En salles ce mercredi 13 juillet, Les nuits de Mashhad, récompensé au dernier Festival de Cannes par le prix d’interprétation féminine à l’actrice Zar Amir Ebrahimi, raconte une histoire sombre et captivante inspirée de faits réels, : celle de Saeed Hanaei, l’assassin de 16 prostituées iraniennes entre 2000 et 2001.

Un père de famille se lance dans sa propre quête religieuse : « nettoyer » la ville sainte de Mashhad des prostituées. Après avoir assassiné plusieurs femmes, il est de plus en plus désespéré par le manque d’intérêt du public pour sa mission divine.

Le cinéaste danois d’origine iranienne Ali Abbasi raconte la dramatique histoire de Saeed Hanaei qui a assassiné 16 travailleuses du sexe au cœur de la ville sainte de Mashhad, afin de nettoyer la cité de l’immoralité.

“Elles étaient pour moi aussi inutiles que des cafards”, a déclaré le tueur, la nuit précédant son exécution. Son absence de remords et son apparente motivation morale ont fait de lui un étrange héros populaire pour un certain nombre d’extrémistes islamistes (même si l’homme aurait admis avoir eu des relations sexuelles avec certaines de ses victimes, ce qui réduit quelque peu ses prétentions de supériorité morale).

Le cinéaste Abi Abbasi était alors étudiant à Téhéran. Ce fait divers a pesé lourdement sur son esprit au point de l’inspirer pour réaliser son film qui cherche à démêler les faits et surtout chercher à comprendre les mécanismes religieux, sociétaux et même familiaux qui ont nourri l’affaire. S’il s’inspire donc directement des crimes de Haneai, il y ajoute l’histoire d’une femme journaliste (Zar Amir-Ebrahimi absolument remarquable – son prix d’interprétation à Cannes étant une juste et touchante récompense) qui devient le fil conducteur de la narration et la véritable héroïne élargissant aussi considérablement l’angle de vue.

Elle arrive de Téhéran à Mashhad pour enquêter sur les meurtres et se heurte immédiatement à une police indifférente et parfois malveillante et à des femmes prostituées ou leurs familles qui sont naturellement réticentes à parler. C’est une femme, au demeurant, qui est obligée de se battre à chaque minute de sa vie, même lorsqu’elle essaie de réserver une chambre d’hôtel. Abbasi montre une société qui a déjà fait son choix. Apparemment, la violence peut être pardonnée s’il y a une “raison” à cela. On ne peut pas reprocher à un “bon père de famille” d’essayer de sauver ses enfants de la présence de femmes “corrompues”…

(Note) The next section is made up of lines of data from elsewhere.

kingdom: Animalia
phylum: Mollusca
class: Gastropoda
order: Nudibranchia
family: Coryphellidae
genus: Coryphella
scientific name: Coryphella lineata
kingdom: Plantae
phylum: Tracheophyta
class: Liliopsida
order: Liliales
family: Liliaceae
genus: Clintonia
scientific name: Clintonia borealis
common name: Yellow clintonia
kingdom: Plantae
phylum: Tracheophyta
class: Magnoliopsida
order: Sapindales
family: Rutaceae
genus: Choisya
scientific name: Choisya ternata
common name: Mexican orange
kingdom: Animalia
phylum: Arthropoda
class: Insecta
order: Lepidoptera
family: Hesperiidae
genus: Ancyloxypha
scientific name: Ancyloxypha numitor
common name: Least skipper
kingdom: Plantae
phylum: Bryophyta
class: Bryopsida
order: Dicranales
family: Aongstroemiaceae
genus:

Ce qui est intéressant dans Les nuits de Mashhad, c’est le fait qu’Abbasi montre ces femmes, qui ne sont pas de simples victimes anonymes. Elles ont évidemment leurs histoires, des personnalités différentes, des luttes et des approches variées de la profession qui – aux yeux de beaucoup – les a déjà rendues “sans valeur”.

Une fois encore ici, ce sont les femmes qui sont la source de tous les maux et dont il faut se débarrasser discrètement. Pas leurs clients brutaux, pas leurs accusateurs, pas même leurs tueurs. C’est toujours de leur faute, et les rues doivent être purgées de la dépravation…

Il y a, de la sorte, quelque chose dans ce film qui met sans doute extrêmement mal à l’aise (il faut du moins l’espérer), et ce n’est pas dû à la violence, qui reste contenue. Et c’est surtout précisément la façon dont les gens réagissent ici, dont ils déshumanisent ces femmes si facilement, qui est vraiment terrible.

Le réalisateur prend également le risque de montrer un meurtrier qui peut aussi être gentil à ses heures, qui peut être tendre, qui n’est pas seulement une silhouette sortant de l’ombre la nuit, qui n’est pas qu’un affreux bonhomme manipulé par une religiosité qui ne relie certainement pas à Dieu mais qui clairement l’en sépare. Et en cela nous pouvons nous souvenir que rien n’est jamais juste blanc ou noir, et que de belles apparences peuvent cacher parfois le pire !

De quoi certainement en tout cas méditer, regarder peut-être à la lumière d’un texte biblique, comme celui dans les évangiles, où Jésus s’agenouille dans la poussière d’une femme accusée pour se positionner comme celui qui fait grâce, relève et qui en plus envoi.